A site for coffee nerdom, espresso foolery and what's happening in the cuppa. We hope to inform, educate, humiliate and offend most everyone that enjoys a good, honest and not so honest cup of coffee every morning, lunch and dinner

Email the Coffee Nerds at covertcoffee@gmail.com

Monday, February 25, 2008

Just shut up and drink it.......How do we really taste coffee?




Brad Smith of Distant Lands Coffee looks on as Jason breaks the Franke unit down to get the perfect Parameters









How do we taste coffee?..........


> Our palates perceive four basic tastes: salt, sweet, bitter and sour.

> Acidity describes the bright and dry taste of coffee, and refers to both mouthfeel andtaste. A coffee that is high in acid is tingly and almost effervescent on the tongue,which becomes more evident as the coffee cools. Acidity produces crisp, pleasantly tart fruit flavors. This taste perception ranges from slightly sweet to slightly sour.

> Strength refers to the intensity measure of the amount of total dissolved solids (TDS)in the brew. TDS is the portion of the minerals dissolved in water that can pass
through a very small filter.

Body (Mouthfeel or Texture)

Try this experiment: while plugging your nose, try to distinguish the difference between coffee and water. Then try to distinguish the taste differences. You should not be able to distinguish between different varieties of coffee, but you can still distinguish between coffee and water because of mouthfeel.
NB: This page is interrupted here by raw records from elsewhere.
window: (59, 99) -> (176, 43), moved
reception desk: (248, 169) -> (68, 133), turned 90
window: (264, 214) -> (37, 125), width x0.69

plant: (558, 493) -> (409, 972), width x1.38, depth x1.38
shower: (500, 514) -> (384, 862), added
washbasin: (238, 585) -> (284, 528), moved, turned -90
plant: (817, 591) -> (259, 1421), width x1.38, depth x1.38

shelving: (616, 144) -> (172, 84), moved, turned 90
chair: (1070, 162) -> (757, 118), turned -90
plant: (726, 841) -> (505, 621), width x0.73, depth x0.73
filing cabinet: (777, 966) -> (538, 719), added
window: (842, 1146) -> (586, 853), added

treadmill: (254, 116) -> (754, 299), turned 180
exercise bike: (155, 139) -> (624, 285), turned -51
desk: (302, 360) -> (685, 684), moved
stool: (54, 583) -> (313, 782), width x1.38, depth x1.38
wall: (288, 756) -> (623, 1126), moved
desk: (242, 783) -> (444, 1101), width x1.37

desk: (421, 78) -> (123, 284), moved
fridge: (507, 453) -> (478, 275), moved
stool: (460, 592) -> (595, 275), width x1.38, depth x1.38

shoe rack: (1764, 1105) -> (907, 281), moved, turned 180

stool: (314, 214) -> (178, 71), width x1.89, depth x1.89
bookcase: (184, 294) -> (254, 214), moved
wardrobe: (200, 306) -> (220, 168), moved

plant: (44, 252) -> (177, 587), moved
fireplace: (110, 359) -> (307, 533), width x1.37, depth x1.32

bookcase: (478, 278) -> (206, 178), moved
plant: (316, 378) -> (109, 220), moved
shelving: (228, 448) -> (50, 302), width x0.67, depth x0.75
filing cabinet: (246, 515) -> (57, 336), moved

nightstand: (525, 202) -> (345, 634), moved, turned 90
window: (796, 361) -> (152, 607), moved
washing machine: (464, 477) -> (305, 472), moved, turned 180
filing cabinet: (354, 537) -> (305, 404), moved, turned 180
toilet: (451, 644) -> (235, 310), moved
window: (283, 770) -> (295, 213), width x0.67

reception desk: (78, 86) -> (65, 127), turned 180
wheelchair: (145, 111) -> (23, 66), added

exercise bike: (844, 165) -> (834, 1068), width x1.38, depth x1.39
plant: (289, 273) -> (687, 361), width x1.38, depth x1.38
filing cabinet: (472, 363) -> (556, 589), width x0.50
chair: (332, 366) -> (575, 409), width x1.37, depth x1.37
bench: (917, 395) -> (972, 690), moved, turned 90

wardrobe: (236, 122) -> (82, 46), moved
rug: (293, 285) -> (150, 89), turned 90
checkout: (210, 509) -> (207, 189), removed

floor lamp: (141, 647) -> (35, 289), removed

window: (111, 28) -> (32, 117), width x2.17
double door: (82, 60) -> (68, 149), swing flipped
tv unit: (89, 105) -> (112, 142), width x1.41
> Intensity and dimensionality. Intensity is the strength of any of these taste
components; dimensionality is the story the coffee tells—the sequential arrangement
of flavors, aromas, and texture.

> What gives coffee its body? Brew colloids. These micro-sized particles are suspended in liquid coffee, too small to pass through most coarse filtering systems. They are non-dissolved, and do not settle out under the force of gravity. They give texture to the body of coffee and contribute to the flavor.

Aftertaste

> Taste continues to develop even after you have swallowed or spit out the coffee.
Something that hits you as pleasantly sweet at first may turn sour after thirty seconds of development on the tongue.

> Both taste and body come into play with aftertaste; you may still be able to feel a
coffee in your mouth, but the taste may not be as strong.